The laser is offline for repairs. Replacement parts are expected to arrive on Wednesday, October 8, and if all goes well I’ll get them installed on Thursday. Apologies to those of you planning to use the laser in the next few days for last-minute YOUtopia projects.
In the photo gallery below, you can see the damage. The zinc selenide lens has a hole blasted in it, and most of the surface of the final mirror (a few inches above the lens) has been ruined, with the worst damage in one localized area. These parts need to be replaced (about $300). Besides that, there’s a notch out of the aluminum mirror holder at the top of the cutting head. That won’t cause any problems, as far as I know. There was also a coating of reddish powder on the inside of the tube between the mirror and lens, which I presume to be oxides of the material blasted out of the lens.
I am not sure exactly what happened. Clearly, the laser beam itself did all this damage, but what went wrong first, and are all three types of damage the result of the same sequence of events? I don’t know.
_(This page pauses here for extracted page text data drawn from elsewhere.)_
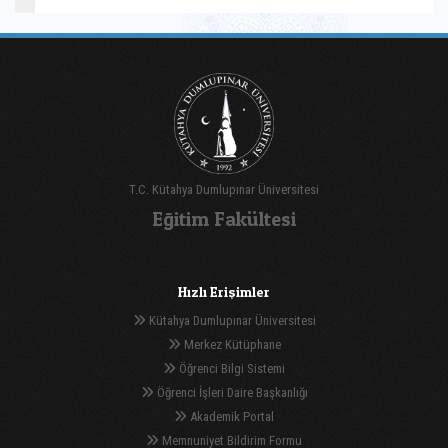
T.C. Kütahya Dumlupınar Üniversitesi
Eğitim Fakültesi
Hızlı Erişimler
Kütahya Dumlupınar Üniversitesi
Merkez Kütüphane
Öğrenci Bilgi Sistemi
Öğrenci İşleri Daire Başkanlığı
Akademik Portal
Memnuniyet Bildirim Formu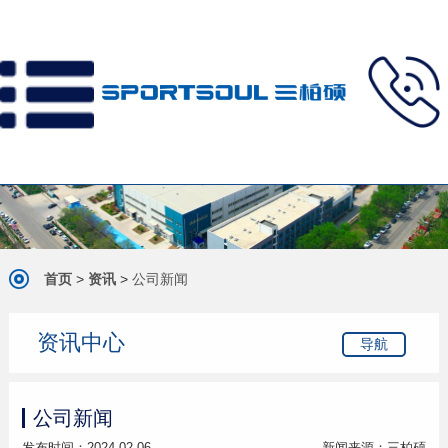
首页
>
资讯
>
公司新闻
资讯中心
导航
公司新闻
发布时间：2024-02-06
新闻来源：三柏硕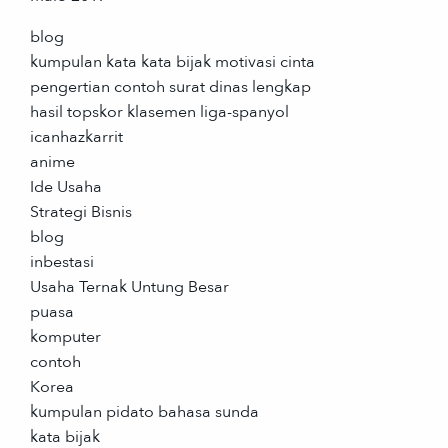
blog
kumpulan kata kata bijak motivasi cinta
pengertian contoh surat dinas lengkap
hasil topskor klasemen liga-spanyol
icanhazkarrit
anime
Ide Usaha
Strategi Bisnis
blog
inbestasi
Usaha Ternak Untung Besar
puasa
komputer
contoh
Korea
kumpulan pidato bahasa sunda
kata bijak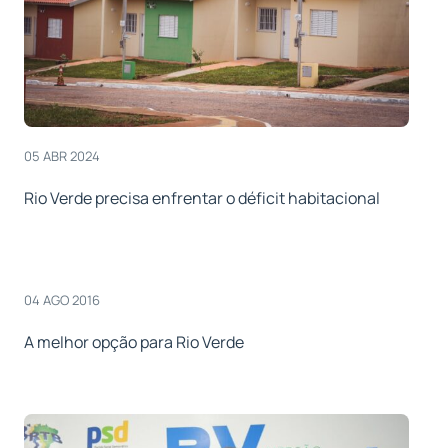
05 ABR 2024
Rio Verde precisa enfrentar o déficit habitacional
04 AGO 2016
A melhor opção para Rio Verde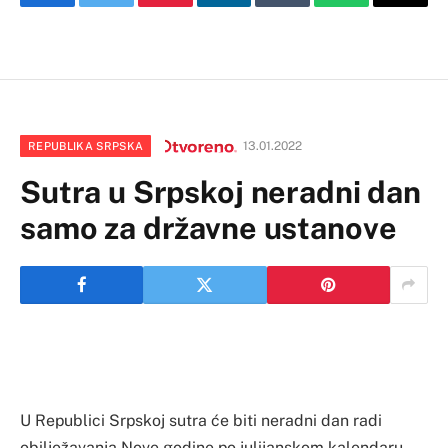
Facebook
Twitter
Pinterest
LinkedIn
Tumblr
WhatsApp
Email
13.01.2022
REPUBLIKA SRPSKA
Sutra u Srpskoj neradni dan
samo za državne ustanove
U Republici Srpskoj sutra će biti neradni dan radi
obilježavanja Nove godine po julijanskom kalendaru.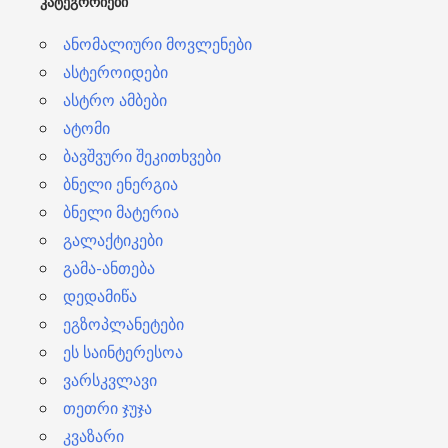
ᲙᲐᲢᲔᲒᲝᲠᲘᲔᲑᲘ
ი
ანომალიური მოვლენები
ასტეროიდები
ასტრო ამბები
ატომი
ბავშვური შეკითხვები
ბნელი ენერგია
ბნელი მატერია
გალაქტიკები
გამა-ანთება
დედამიწა
ეგზოპლანეტები
ეს საინტერესოა
ვარსკვლავი
თეთრი ჯუჯა
კვაზარი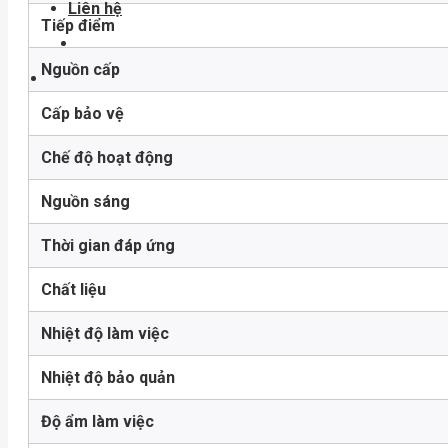
Liên hệ
Tiếp điểm
Nguồn cấp
Cấp bảo vệ
Chế độ hoạt động
Nguồn sáng
Thời gian đáp ứng
Chất liệu
Nhiệt độ làm việc
Nhiệt độ bảo quản
Độ ẩm làm việc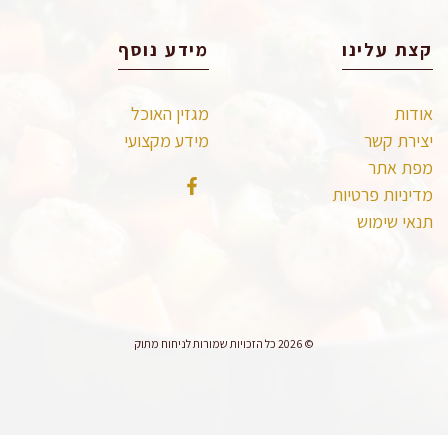
קצת עלינו
מידע נוסף
אודות
מגזין האוכל
יצירת קשר
מידע מקצועי
מפת אתר
מדיניות פרטיות
תנאי שימוש
© 2026 כל הזכויות שמורות לניחוח מתוק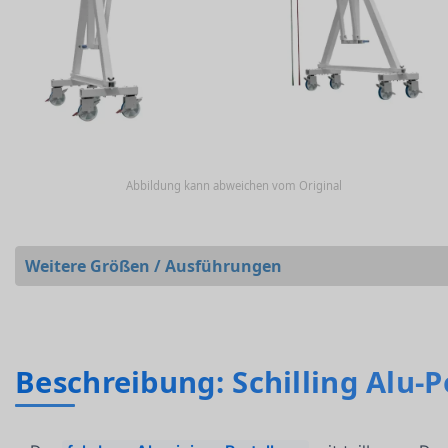
Abbildung kann abweichen vom Original
Weitere Größen / Ausführungen
Beschreibung: Schilling Alu-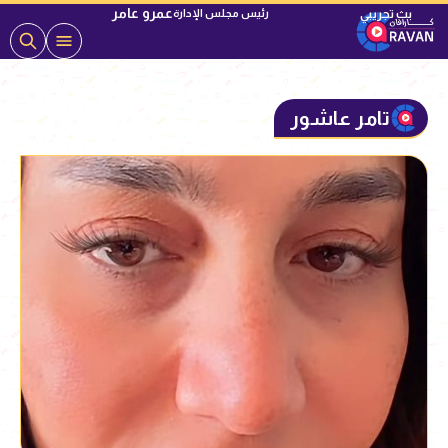
عمرو عامر
رئيس مجلس الإدارة
تامر عاشور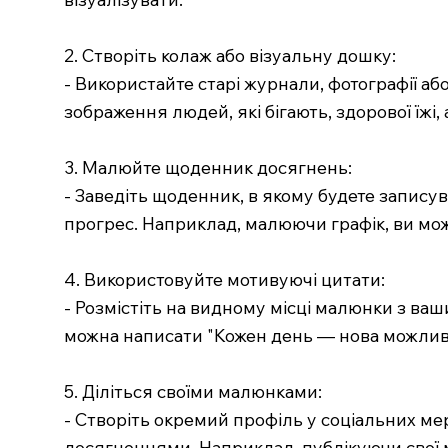
2. Створіть колаж або візуальну дошку:
- Використайте старі журнали, фотографії аб
зображення людей, які бігають, здорової їжі
3. Малюйте щоденник досягнень:
- Заведіть щоденник, в якому будете запису
прогрес. Наприклад, малюючи графік, ви може
4. Використовуйте мотивуючі цитати:
- Розмістіть на видному місці малюнки з в
можна написати "Кожен день — нова можливі
5. Діліться своїми малюнками:
- Створіть окремий профіль у соціальних ме
досягненнями. Наприклад, публікуючи свої 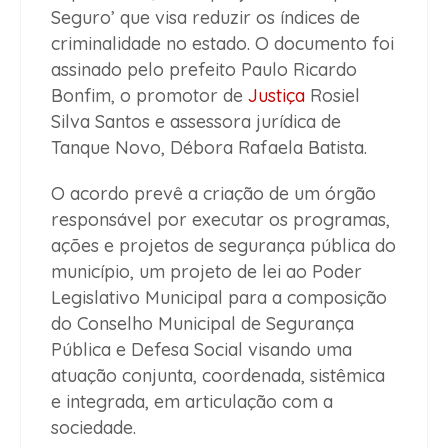
Seguro’ que visa reduzir os índices de
criminalidade no estado. O documento foi
assinado pelo prefeito Paulo Ricardo
Bonfim, o promotor de
Justiça
Rosiel
Silva Santos e assessora jurídica de
Tanque Novo, Débora Rafaela Batista.
O acordo prevê a criação de um órgão
responsável por executar os programas,
ações e projetos de segurança pública do
município, um projeto de lei ao Poder
Legislativo Municipal para a composição
do Conselho Municipal de Segurança
Pública e Defesa Social visando uma
atuação conjunta, coordenada, sistêmica
e integrada, em articulação com a
sociedade.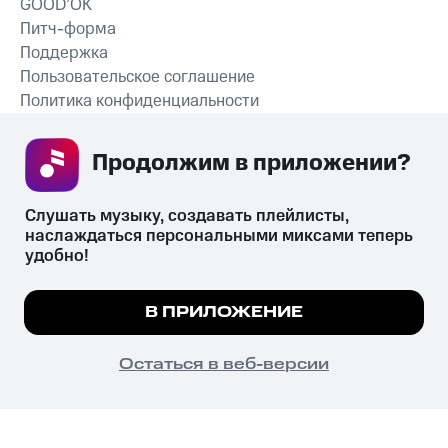
GOOD’OK
Питч-форма
Поддержка
Пользовательское соглашение
Политика конфиденциальности
Рекомендательные технологии
Продолжим в приложении? 
СКАЧАТЬ ПРИЛОЖЕНИЕ
Слушать музыку, создавать плейлисты, 
наслаждаться персональными миксами теперь 
удобно!
Незаконное потребление наркотических средств,
психотропных веществ, их аналогов причиняет вред здоровью,
Мы используем куки, чтобы на сайте все
В ПРИЛОЖЕНИЕ
их незаконный оборот запрещён и влечёт установленную
работало.
Подробнее
законодательством ответственность.
© 2026 ООО «КИОН».
ПОНЯТНО
Остаться в веб-версии
Все права защищены
18+
Главная
В приложение
Избранное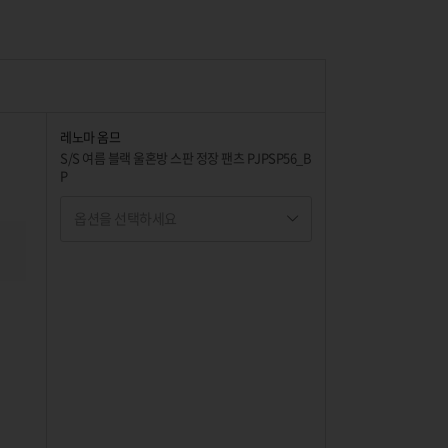
레노마 옴므
S/S 여름 블랙 울혼방 스판 정장 팬츠 PJPSP56_B
P
옵션을 선택하세요
옵션명 1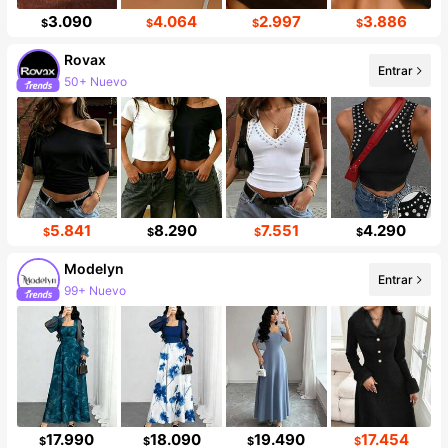
3.090
4.064
2.997
3.886
$
$
$
$
Rovax
Entrar
50+ Nuevo
5.841
8.290
7.551
4.290
$
$
$
$
Modelyn
Entrar
99+ Nuevo
17.990
18.090
19.490
17.454
$
$
$
$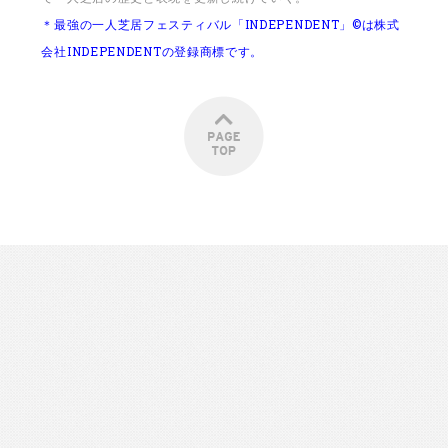
＊最強の一人芝居フェスティバル「INDEPENDENT」©は株式
会社INDEPENDENTの登録商標です。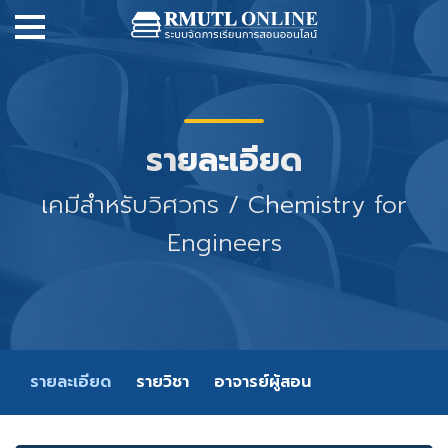
รายละเอียด
เคมีสำหรับวิศวกร / Chemistry for
Engineers
รายละเอียด
รายวิชา
อาจารย์ผู้สอน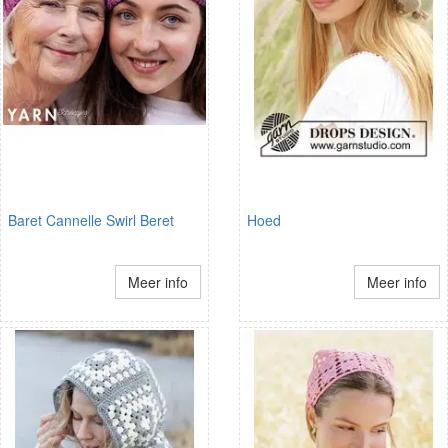
Baret Cannelle Swirl Beret
Hoed
Meer info
Meer info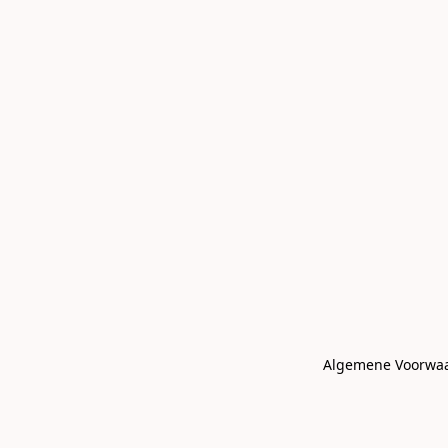
Algemene Voorwa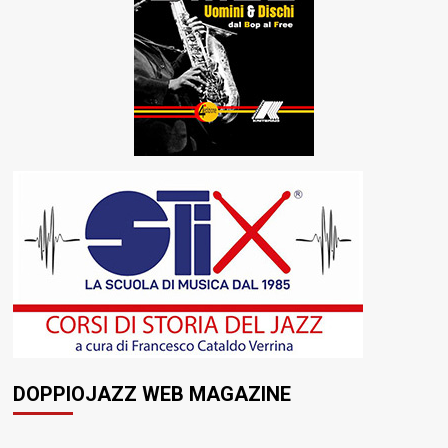
DOPPIOJAZZ WEB MAGAZINE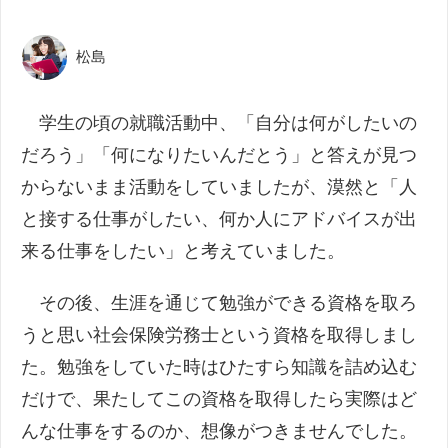
松島
学生の頃の就職活動中、「自分は何がしたいの
だろう」「何になりたいんだとう」と答えが見つ
からないまま活動をしていましたが、漠然と「人
と接する仕事がしたい、何か人にアドバイスが出
来る仕事をしたい」と考えていました。
その後、生涯を通じて勉強ができる資格を取ろ
うと思い社会保険労務士という資格を取得しまし
た。勉強をしていた時はひたすら知識を詰め込む
だけで、果たしてこの資格を取得したら実際はど
んな仕事をするのか、想像がつきませんでした。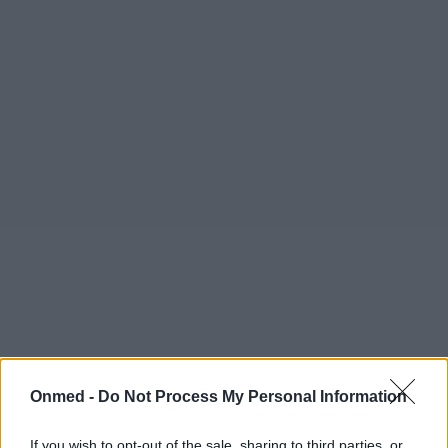
Onmed -
Do Not Process My Personal Information
If you wish to opt-out of the sale, sharing to third parties, or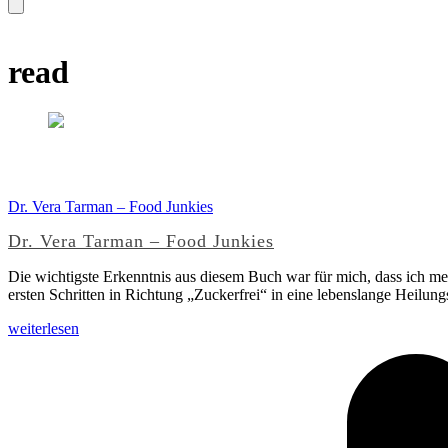
Suche
schließen
read
Dr. Vera Tarman – Food Junkies
Dr. Vera Tarman – Food Junkies
Die wichtigste Erkenntnis aus diesem Buch war für mich, dass ich me
ersten Schritten in Richtung „Zuckerfrei“ in eine lebenslange Heilun
weiterlesen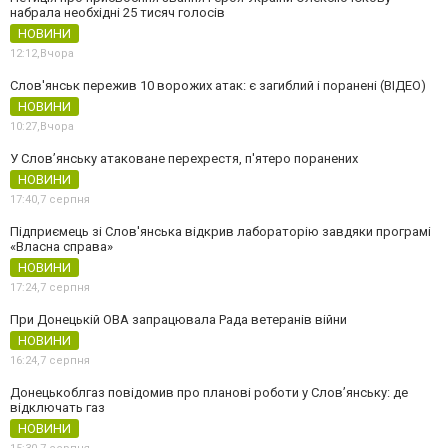
набрала необхідні 25 тисяч голосів
НОВИНИ
12:12,
Вчора
Слов'янськ пережив 10 ворожих атак: є загиблий і поранені (ВІДЕО)
НОВИНИ
10:27,
Вчора
У Слов’янську атаковане перехрестя, п'ятеро поранених
НОВИНИ
17:40,
7 серпня
Підприємець зі Слов'янська відкрив лабораторію завдяки програмі
«Власна справа»
НОВИНИ
17:24,
7 серпня
При Донецькій ОВА запрацювала Рада ветеранів війни
НОВИНИ
16:24,
7 серпня
Донецькоблгаз повідомив про планові роботи у Слов’янську: де
відключать газ
НОВИНИ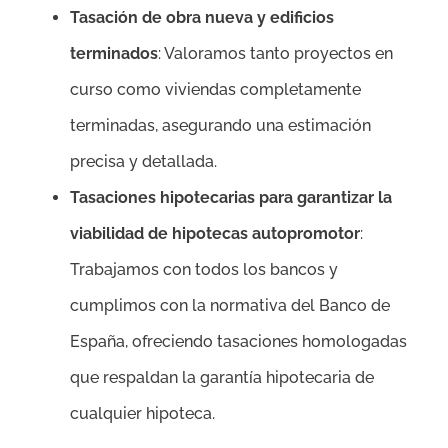
Tasación de obra nueva y edificios
terminados
: Valoramos tanto proyectos en
curso como viviendas completamente
terminadas, asegurando una estimación
precisa y detallada.
Tasaciones hipotecarias para garantizar la
viabilidad de hipotecas autopromotor
:
Trabajamos con todos los bancos y
cumplimos con la normativa del Banco de
España, ofreciendo tasaciones homologadas
que respaldan la garantía hipotecaria de
cualquier hipoteca.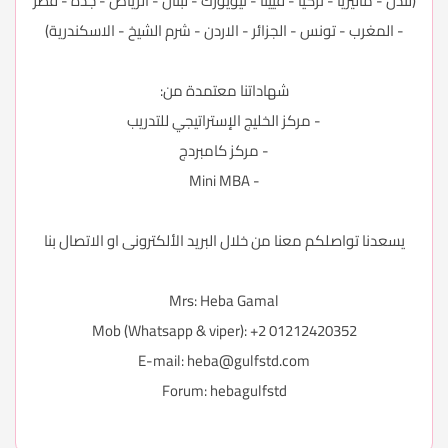
(لندن - ماليزيا - تركيا - فيينا - نيويورك - لبنان - الرياض - جدة - قطر
- المغرب - تونس - الجزائر - الاردن - شرم الشيخ - الاسكندرية)
شهاداتنا معتمدة من:
- مركز الخليج الإستراتيجي للتدريب
- مركز كامبردج
- Mini MBA
يسعدنا تواصلكم معنا من خلال البريد الألكترونى او الاتصال بنا
Mrs: Heba Gamal
Mob (Whatsapp & viper): +2 01212420352
E-mail:
heba@gulfstd.com
Forum:
hebagulfstd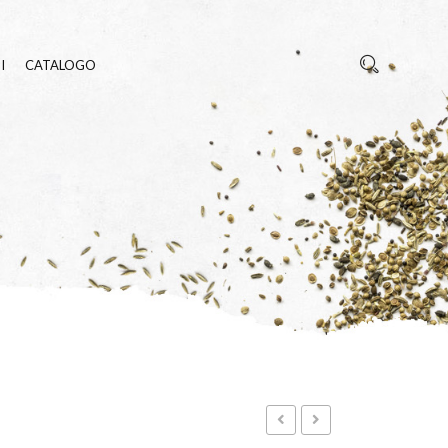
I
CATALOGO
REZZA
E INSETTI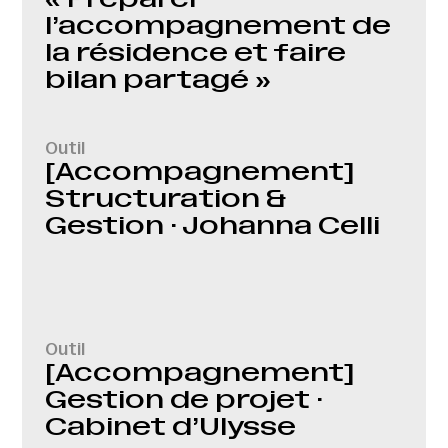
l’accompagnement de
la résidence et faire
bilan partagé »
Outil
[Accompagnement]
Structuration &
Gestion · Johanna Celli
Outil
[Accompagnement]
Gestion de projet ·
Cabinet d’Ulysse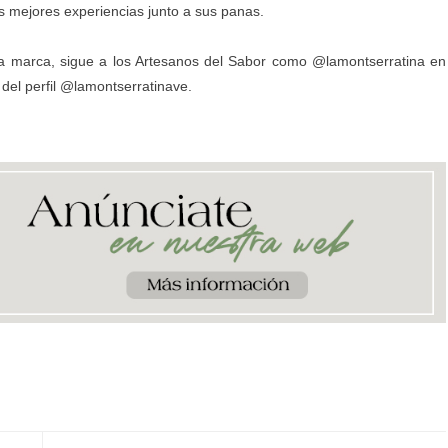
s mejores experiencias junto a sus panas.
la marca, sigue a los Artesanos del Sabor como @lamontserratina en
 del perfil @lamontserratinave.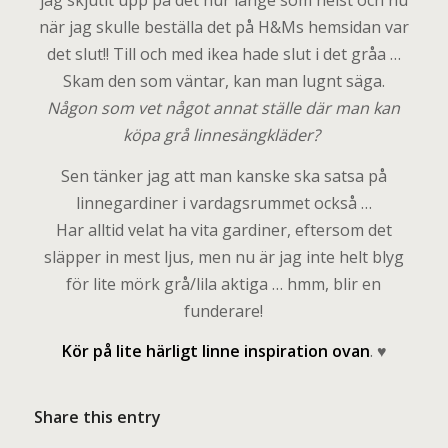
jag skjutit upp på det hur länge som helst och nu
när jag skulle beställa det på H&Ms hemsidan var
det slut!! Till och med ikea hade slut i det gråa …
Skam den som väntar, kan man lugnt säga.
Någon som vet något annat ställe där man kan
köpa grå linnesängkläder?
Sen tänker jag att man kanske ska satsa på
linnegardiner i vardagsrummet också …
Har alltid velat ha vita gardiner, eftersom det
släpper in mest ljus, men nu är jag inte helt blyg
för lite mörk grå/lila aktiga … hmm, blir en
funderare!
Kör på lite härligt linne inspiration ovan
. ♥
Share this entry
There are basically two things that can go wrong: gross misalignment, causing the laser to hit the holder instead of the mirror, or crud on the mirror and/or lens. I didn’t find any gross misalignment when I checked, so I suspect there was crud on the mirror and lens.
If there was crud on the optics, it was probably a build-up of smoke deposited by burning plywood. If there’s crud anywhere on the optics when the laser passes through, it gets hot, possibly burns, and damages or destroys the optical surface it’s on. Once the optics are damaged, the laser beam can bounce around unpredictably and cause additional damage. Once the surfaces are no longer pristine, the heat left behind by the laser beam causes the damage to accelerate quickly.
Put this down as a lesson learned about keeping the laser’s optics clean. I will try to do more preventative maintenance, but every laser user needs to be aware of the issue. At the beginning of your laser session, shine a flashlight at the mirror in the cutting head (look sideways at the left side of the top of the head) and see if there’s any visible crud on the mirror. If you see any, you can clean it (if you know how to clean it without causing damage!) or stop and report the issue.
If you end up making a lot of smoke during your laser session, please inspect the mirror again at the end. Make a note in the log. Post a note to warn the next users. Let me know if the mirror needs cleaning.
Unfortunately, the lens can’t be inspected without taking things apart, so I don’t recommend you do that routinely.
If you notice the laser isn’t behaving as expected, please let me know directly. Email is best (my address is on the wall). Make a note in the log book, too. Sometimes we can catch a problem and fix it before it causes permanent damage to the optics.
I was mistaken about the notch in the mirror holder. Yesterday I took the mirror holder apart for unrelated reasons, and on closer inspection I see that notch is indeed supposed to be there. It’s the bottom end of the tapped hole that holds one of the two springs in compression.